Ist ja auch nicht so, als ob sie im Ober-Harz gänzlich untätig gewesen wären – bei den Inhalten: Verkehrs-Infrastruktur; Bildung, Wirtschaft: Dazu gibt es seit neustem länderübergreifende Arbeitsgruppen. Und erste, wenn auch kleine Erfolge: So werben die Landreise Harz und Goslar unter dem Motto "CleverHarz" gemeinsam im Netz um Fachkräfte. Man trifft sich. Ost und West. Nicht nur virtuell, sondern auch im echten Leben. Inzwischen sogar die Herren Skiebe und Junk. Ob auf Augenhöhe, steht auf einem anderen Blatt. Anders als der Nachbarkreis im Westen ist Skiebes Landkreis mit seinen 235.000 Einwohnern nach zwei Gebietsreformen groß genug, um sich in den kommenden Jahren dem befürchteten Bevölkerungsrückgang entgegenzustemmen. Das stärkt das Selbstbewusstsein. Im Osten.
"Wir sind ein großer Landkreis. Wenn jetzt jemand für sich die Entscheidung treffen sollte, sich uns anzuschließen, werden wir niemanden die Tür vor der Nase zuschlagen. Und wenn jetzt tatsächlich die Menschen zum Beispiel im Landkreis Goslar für sich erkennen, dass sie zum Landkreis Harz kommen wollen, dann werden wir über alle Punkte sprechen können."

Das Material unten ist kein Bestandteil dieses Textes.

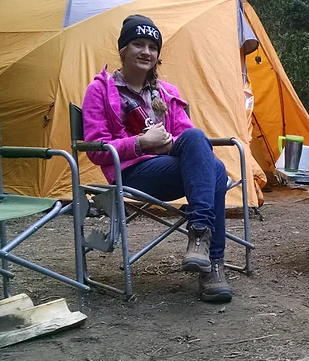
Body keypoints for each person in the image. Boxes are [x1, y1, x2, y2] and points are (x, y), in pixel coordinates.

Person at [82, 15, 232, 303]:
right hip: (132, 174)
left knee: (198, 141)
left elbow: (187, 138)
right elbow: (95, 148)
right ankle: (212, 265)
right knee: (215, 169)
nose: (146, 52)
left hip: (171, 171)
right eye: (138, 43)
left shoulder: (166, 93)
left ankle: (200, 237)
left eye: (152, 46)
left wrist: (165, 144)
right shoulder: (100, 90)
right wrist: (140, 144)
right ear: (123, 50)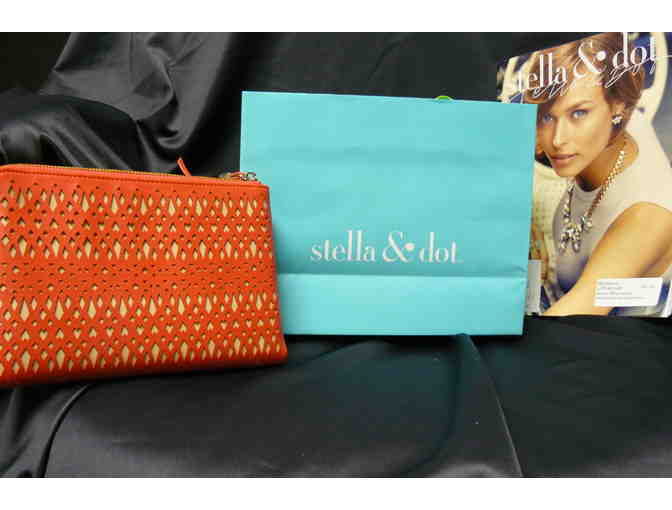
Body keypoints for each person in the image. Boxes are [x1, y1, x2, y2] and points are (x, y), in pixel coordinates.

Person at [524, 32, 672, 316]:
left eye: (578, 113)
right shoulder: (625, 126)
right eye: (547, 116)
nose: (557, 139)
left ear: (619, 105)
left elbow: (569, 318)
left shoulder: (647, 217)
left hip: (614, 340)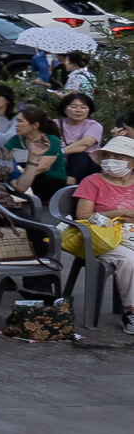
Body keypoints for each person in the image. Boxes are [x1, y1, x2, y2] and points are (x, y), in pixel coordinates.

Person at [72, 137, 134, 335]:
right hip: (104, 237)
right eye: (107, 156)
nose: (110, 160)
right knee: (129, 260)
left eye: (117, 156)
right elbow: (82, 216)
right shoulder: (92, 182)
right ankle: (131, 312)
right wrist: (119, 213)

Wiedervereinigung einmal andersrum: Fürs erste dürfte es eine Utopie bleiben. Schließlich müssten die betroffenen Landesregierungen solch einer Länderübergreifenden Fusion zustimmen. Aus Hannover heißt es dazu nur: Mit uns nicht. Der gelobte Osten – für die Goslarer wird er weiterhin wohl unerreichbar bleiben.